Task description: In the records, substitute "collection number" for "collector number" between the lines holding "family: Commelinaceae" and "genus: Danaea", inclusive, and give those lines again with everything else unchanged.

(Dataset records)
## start
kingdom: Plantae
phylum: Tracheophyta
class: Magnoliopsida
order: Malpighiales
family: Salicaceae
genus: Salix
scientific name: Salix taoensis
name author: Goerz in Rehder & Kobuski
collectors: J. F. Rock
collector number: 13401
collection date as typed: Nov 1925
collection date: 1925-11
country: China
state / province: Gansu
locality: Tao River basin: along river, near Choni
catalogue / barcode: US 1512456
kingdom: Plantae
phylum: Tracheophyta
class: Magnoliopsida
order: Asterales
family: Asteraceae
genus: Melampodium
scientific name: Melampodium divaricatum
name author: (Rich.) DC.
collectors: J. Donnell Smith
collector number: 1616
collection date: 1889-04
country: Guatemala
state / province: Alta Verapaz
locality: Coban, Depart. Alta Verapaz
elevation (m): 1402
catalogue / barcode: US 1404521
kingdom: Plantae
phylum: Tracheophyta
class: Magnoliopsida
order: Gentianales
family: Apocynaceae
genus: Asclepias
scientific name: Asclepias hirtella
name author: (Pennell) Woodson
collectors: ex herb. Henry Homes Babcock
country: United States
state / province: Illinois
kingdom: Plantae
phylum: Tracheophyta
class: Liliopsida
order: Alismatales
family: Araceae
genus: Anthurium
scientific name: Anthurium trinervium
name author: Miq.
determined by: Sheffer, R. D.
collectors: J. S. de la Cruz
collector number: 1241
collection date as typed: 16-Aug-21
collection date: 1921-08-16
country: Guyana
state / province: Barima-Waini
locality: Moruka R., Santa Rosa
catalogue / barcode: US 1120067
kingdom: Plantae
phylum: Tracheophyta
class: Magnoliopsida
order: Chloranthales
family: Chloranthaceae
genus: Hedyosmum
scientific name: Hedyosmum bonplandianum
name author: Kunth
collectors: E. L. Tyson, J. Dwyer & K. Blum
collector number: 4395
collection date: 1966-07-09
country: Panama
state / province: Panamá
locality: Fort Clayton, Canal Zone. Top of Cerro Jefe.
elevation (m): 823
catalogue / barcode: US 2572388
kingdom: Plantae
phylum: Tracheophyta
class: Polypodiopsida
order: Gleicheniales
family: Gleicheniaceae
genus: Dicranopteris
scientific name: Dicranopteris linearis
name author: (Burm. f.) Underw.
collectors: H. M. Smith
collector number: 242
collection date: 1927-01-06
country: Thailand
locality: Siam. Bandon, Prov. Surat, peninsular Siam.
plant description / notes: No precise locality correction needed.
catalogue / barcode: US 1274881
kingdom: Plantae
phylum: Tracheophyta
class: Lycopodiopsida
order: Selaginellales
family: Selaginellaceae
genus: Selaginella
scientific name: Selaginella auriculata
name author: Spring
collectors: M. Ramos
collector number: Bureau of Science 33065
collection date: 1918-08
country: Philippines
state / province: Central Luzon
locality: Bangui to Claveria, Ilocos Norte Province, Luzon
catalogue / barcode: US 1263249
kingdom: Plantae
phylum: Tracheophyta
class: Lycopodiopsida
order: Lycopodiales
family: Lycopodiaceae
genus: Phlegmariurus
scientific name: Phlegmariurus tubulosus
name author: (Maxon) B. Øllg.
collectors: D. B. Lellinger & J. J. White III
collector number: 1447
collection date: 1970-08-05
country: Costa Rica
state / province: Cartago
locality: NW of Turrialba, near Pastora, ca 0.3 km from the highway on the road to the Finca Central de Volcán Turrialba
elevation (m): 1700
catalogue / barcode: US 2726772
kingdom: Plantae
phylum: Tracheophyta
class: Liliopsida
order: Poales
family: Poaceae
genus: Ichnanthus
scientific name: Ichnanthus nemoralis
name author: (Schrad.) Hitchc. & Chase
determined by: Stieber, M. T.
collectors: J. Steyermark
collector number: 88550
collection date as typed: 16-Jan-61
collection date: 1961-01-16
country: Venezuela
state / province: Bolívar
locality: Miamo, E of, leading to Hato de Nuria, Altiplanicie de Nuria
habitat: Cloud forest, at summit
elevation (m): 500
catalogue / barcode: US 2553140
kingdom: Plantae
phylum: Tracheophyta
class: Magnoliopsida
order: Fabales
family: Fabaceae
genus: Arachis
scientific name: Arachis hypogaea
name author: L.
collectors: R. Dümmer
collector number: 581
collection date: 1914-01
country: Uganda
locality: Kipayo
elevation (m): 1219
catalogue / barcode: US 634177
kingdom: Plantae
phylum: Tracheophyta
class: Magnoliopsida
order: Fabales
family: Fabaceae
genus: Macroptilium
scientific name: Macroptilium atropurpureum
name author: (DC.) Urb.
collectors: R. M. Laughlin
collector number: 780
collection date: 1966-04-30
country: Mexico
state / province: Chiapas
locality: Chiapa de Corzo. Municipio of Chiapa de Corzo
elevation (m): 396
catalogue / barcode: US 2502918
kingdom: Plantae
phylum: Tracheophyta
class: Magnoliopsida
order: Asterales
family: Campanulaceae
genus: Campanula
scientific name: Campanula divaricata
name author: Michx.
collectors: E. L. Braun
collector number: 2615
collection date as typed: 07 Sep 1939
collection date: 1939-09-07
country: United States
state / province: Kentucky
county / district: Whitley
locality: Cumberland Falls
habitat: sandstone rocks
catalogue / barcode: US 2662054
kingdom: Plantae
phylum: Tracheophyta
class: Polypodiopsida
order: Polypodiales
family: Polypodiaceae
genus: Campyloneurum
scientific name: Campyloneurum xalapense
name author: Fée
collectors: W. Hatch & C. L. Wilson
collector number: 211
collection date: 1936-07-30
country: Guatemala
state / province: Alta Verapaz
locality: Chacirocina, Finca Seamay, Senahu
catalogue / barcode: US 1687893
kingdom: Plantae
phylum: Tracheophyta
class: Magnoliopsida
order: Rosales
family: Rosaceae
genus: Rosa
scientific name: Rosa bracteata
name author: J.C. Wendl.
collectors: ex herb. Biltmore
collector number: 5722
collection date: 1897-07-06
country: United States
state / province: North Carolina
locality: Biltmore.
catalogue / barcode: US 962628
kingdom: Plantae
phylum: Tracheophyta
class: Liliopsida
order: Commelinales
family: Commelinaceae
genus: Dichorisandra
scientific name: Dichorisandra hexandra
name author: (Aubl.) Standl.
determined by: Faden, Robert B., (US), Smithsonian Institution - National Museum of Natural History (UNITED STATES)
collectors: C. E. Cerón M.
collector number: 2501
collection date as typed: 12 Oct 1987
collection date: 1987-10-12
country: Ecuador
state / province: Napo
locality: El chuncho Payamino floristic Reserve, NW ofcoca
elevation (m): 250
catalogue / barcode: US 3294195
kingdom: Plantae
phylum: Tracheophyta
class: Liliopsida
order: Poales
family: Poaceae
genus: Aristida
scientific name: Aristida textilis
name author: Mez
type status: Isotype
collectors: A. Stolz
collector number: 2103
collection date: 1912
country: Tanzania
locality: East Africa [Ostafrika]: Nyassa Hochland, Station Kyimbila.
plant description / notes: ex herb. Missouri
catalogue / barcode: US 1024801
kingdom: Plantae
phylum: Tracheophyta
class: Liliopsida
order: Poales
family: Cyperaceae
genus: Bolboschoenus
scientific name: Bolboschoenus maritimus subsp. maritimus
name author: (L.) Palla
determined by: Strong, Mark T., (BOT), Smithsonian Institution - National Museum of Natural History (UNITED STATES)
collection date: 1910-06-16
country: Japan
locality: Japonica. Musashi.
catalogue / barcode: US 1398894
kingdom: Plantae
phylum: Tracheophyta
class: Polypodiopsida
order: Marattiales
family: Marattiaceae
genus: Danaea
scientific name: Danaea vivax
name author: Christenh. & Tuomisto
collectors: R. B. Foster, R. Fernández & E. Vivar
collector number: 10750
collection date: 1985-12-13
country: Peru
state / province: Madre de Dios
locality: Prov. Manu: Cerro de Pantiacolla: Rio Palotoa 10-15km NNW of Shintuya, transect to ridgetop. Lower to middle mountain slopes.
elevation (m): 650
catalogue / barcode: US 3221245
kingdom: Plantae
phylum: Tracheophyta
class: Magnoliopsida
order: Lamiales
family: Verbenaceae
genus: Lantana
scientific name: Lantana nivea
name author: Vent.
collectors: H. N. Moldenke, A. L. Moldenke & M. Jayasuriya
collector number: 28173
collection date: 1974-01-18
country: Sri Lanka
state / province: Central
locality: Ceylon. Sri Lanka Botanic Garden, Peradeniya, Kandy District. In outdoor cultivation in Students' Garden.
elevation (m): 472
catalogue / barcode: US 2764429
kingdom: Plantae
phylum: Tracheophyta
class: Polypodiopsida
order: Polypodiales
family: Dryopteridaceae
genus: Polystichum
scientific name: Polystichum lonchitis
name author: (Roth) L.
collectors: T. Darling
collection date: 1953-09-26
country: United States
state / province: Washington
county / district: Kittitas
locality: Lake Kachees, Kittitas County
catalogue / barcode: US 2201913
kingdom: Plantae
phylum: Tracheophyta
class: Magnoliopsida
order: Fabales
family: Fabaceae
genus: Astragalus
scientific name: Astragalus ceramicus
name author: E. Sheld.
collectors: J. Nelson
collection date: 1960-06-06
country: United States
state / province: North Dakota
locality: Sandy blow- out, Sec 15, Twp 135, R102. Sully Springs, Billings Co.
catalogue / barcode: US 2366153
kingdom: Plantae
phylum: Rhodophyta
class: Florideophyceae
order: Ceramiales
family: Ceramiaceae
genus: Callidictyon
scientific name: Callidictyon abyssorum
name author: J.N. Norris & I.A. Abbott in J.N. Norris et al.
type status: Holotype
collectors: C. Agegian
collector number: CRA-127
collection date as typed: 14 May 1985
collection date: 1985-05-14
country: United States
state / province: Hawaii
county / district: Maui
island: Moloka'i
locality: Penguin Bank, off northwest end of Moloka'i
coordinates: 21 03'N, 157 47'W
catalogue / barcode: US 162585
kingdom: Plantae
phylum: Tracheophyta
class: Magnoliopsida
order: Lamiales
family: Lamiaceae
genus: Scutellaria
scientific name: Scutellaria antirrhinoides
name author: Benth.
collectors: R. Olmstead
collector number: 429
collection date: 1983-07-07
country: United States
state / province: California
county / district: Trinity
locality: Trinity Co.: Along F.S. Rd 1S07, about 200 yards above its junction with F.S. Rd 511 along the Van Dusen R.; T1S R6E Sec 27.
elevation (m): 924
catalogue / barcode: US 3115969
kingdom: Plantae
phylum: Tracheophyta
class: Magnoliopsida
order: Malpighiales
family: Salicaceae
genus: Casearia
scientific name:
## end
Result for this exercise:
family: Commelinaceae
genus: Dichorisandra
scientific name: Dichorisandra hexandra
name author: (Aubl.) Standl.
determined by: Faden, Robert B., (US), Smithsonian Institution - National Museum of Natural History (UNITED STATES)
collectors: C. E. Cerón M.
collection number: 2501
collection date as typed: 12 Oct 1987
collection date: 1987-10-12
country: Ecuador
state / province: Napo
locality: El chuncho Payamino floristic Reserve, NW ofcoca
elevation (m): 250
catalogue / barcode: US 3294195
kingdom: Plantae
phylum: Tracheophyta
class: Liliopsida
order: Poales
family: Poaceae
genus: Aristida
scientific name: Aristida textilis
name author: Mez
type status: Isotype
collectors: A. Stolz
collection number: 2103
collection date: 1912
country: Tanzania
locality: East Africa [Ostafrika]: Nyassa Hochland, Station Kyimbila.
plant description / notes: ex herb. Missouri
catalogue / barcode: US 1024801
kingdom: Plantae
phylum: Tracheophyta
class: Liliopsida
order: Poales
family: Cyperaceae
genus: Bolboschoenus
scientific name: Bolboschoenus maritimus subsp. maritimus
name author: (L.) Palla
determined by: Strong, Mark T., (BOT), Smithsonian Institution - National Museum of Natural History (UNITED STATES)
collection date: 1910-06-16
country: Japan
locality: Japonica. Musashi.
catalogue / barcode: US 1398894
kingdom: Plantae
phylum: Tracheophyta
class: Polypodiopsida
order: Marattiales
family: Marattiaceae
genus: Danaea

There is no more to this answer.